— start of Data records —

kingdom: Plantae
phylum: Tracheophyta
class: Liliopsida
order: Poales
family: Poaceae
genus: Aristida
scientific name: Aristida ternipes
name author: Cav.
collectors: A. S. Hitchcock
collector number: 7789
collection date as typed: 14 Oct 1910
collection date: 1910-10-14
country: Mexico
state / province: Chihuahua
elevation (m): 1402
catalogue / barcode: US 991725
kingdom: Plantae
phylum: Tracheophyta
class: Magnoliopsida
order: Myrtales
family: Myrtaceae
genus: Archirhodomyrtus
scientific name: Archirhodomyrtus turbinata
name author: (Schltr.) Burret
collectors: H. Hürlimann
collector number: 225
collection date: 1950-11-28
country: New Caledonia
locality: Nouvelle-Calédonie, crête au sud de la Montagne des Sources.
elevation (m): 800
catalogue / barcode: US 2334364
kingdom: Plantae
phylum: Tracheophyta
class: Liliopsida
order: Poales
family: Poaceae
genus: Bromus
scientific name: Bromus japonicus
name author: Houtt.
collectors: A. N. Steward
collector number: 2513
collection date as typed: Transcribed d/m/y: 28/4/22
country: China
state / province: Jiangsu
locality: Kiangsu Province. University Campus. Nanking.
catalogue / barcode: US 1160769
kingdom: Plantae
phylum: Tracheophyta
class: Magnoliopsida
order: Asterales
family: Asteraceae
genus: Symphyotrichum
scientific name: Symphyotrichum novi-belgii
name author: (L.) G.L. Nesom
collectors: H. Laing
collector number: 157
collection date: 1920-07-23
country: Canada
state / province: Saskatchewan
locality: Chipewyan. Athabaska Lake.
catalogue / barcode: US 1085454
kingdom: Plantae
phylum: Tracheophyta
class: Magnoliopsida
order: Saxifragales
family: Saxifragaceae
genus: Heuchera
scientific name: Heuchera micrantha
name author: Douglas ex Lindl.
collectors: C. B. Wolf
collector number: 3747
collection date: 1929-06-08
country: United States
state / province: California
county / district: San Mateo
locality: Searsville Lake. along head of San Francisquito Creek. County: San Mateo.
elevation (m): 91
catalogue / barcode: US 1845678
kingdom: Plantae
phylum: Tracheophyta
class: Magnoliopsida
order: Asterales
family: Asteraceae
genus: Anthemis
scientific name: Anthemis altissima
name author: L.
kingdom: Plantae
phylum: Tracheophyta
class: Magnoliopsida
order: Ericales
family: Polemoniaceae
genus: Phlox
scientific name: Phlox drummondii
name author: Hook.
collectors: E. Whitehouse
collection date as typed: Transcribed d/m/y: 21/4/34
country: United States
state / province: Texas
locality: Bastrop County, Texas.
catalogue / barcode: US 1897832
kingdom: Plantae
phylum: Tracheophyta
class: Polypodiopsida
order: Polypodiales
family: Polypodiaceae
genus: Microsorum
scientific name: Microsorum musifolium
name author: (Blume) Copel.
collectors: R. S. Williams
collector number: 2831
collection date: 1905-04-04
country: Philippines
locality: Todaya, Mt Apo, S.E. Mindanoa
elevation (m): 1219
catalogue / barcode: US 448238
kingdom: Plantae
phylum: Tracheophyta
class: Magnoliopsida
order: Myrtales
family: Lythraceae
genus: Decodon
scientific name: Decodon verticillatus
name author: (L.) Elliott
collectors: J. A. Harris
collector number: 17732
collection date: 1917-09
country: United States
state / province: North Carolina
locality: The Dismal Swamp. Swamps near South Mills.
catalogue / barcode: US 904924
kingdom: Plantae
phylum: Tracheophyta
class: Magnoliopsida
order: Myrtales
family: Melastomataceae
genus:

— end of Data records —

Work to be completed —
Put every line of the listing above into a numbered list, omitting any blank lines.

Response —
1. kingdom: Plantae
2. phylum: Tracheophyta
3. class: Liliopsida
4. order: Poales
5. family: Poaceae
6. genus: Aristida
7. scientific name: Aristida ternipes
8. name author: Cav.
9. collectors: A. S. Hitchcock
10. collector number: 7789
11. collection date as typed: 14 Oct 1910
12. collection date: 1910-10-14
13. country: Mexico
14. state / province: Chihuahua
15. elevation (m): 1402
16. catalogue / barcode: US 991725
17. kingdom: Plantae
18. phylum: Tracheophyta
19. class: Magnoliopsida
20. order: Myrtales
21. family: Myrtaceae
22. genus: Archirhodomyrtus
23. scientific name: Archirhodomyrtus turbinata
24. name author: (Schltr.) Burret
25. collectors: H. Hürlimann
26. collector number: 225
27. collection date: 1950-11-28
28. country: New Caledonia
29. locality: Nouvelle-Calédonie, crête au sud de la Montagne des Sources.
30. elevation (m): 800
31. catalogue / barcode: US 2334364
32. kingdom: Plantae
33. phylum: Tracheophyta
34. class: Liliopsida
35. order: Poales
36. family: Poaceae
37. genus: Bromus
38. scientific name: Bromus japonicus
39. name author: Houtt.
40. collectors: A. N. Steward
41. collector number: 2513
42. collection date as typed: Transcribed d/m/y: 28/4/22
43. country: China
44. state / province: Jiangsu
45. locality: Kiangsu Province. University Campus. Nanking.
46. catalogue / barcode: US 1160769
47. kingdom: Plantae
48. phylum: Tracheophyta
49. class: Magnoliopsida
50. order: Asterales
51. family: Asteraceae
52. genus: Symphyotrichum
53. scientific name: Symphyotrichum novi-belgii
54. name author: (L.) G.L. Nesom
55. collectors: H. Laing
56. collector number: 157
57. collection date: 1920-07-23
58. country: Canada
59. state / province: Saskatchewan
60. locality: Chipewyan. Athabaska Lake.
61. catalogue / barcode: US 1085454
62. kingdom: Plantae
63. phylum: Tracheophyta
64. class: Magnoliopsida
65. order: Saxifragales
66. family: Saxifragaceae
67. genus: Heuchera
68. scientific name: Heuchera micrantha
69. name author: Douglas ex Lindl.
70. collectors: C. B. Wolf
71. collector number: 3747
72. collection date: 1929-06-08
73. country: United States
74. state / province: California
75. county / district: San Mateo
76. locality: Searsville Lake. along head of San Francisquito Creek. County: San Mateo.
77. elevation (m): 91
78. catalogue / barcode: US 1845678
79. kingdom: Plantae
80. phylum: Tracheophyta
81. class: Magnoliopsida
82. order: Asterales
83. family: Asteraceae
84. genus: Anthemis
85. scientific name: Anthemis altissima
86. name author: L.
87. kingdom: Plantae
88. phylum: Tracheophyta
89. class: Magnoliopsida
90. order: Ericales
91. family: Polemoniaceae
92. genus: Phlox
93. scientific name: Phlox drummondii
94. name author: Hook.
95. collectors: E. Whitehouse
96. collection date as typed: Transcribed d/m/y: 21/4/34
97. country: United States
98. state / province: Texas
99. locality: Bastrop County, Texas.
100. catalogue / barcode: US 1897832
101. kingdom: Plantae
102. phylum: Tracheophyta
103. class: Polypodiopsida
104. order: Polypodiales
105. family: Polypodiaceae
106. genus: Microsorum
107. scientific name: Microsorum musifolium
108. name author: (Blume) Copel.
109. collectors: R. S. Williams
110. collector number: 2831
111. collection date: 1905-04-04
112. country: Philippines
113. locality: Todaya, Mt Apo, S.E. Mindanoa
114. elevation (m): 1219
115. catalogue / barcode: US 448238
116. kingdom: Plantae
117. phylum: Tracheophyta
118. class: Magnoliopsida
119. order: Myrtales
120. family: Lythraceae
121. genus: Decodon
122. scientific name: Decodon verticillatus
123. name author: (L.) Elliott
124. collectors: J. A. Harris
125. collector number: 17732
126. collection date: 1917-09
127. country: United States
128. state / province: North Carolina
129. locality: The Dismal Swamp. Swamps near South Mills.
130. catalogue / barcode: US 904924
131. kingdom: Plantae
132. phylum: Tracheophyta
133. class: Magnoliopsida
134. order: Myrtales
135. family: Melastomataceae
136. genus:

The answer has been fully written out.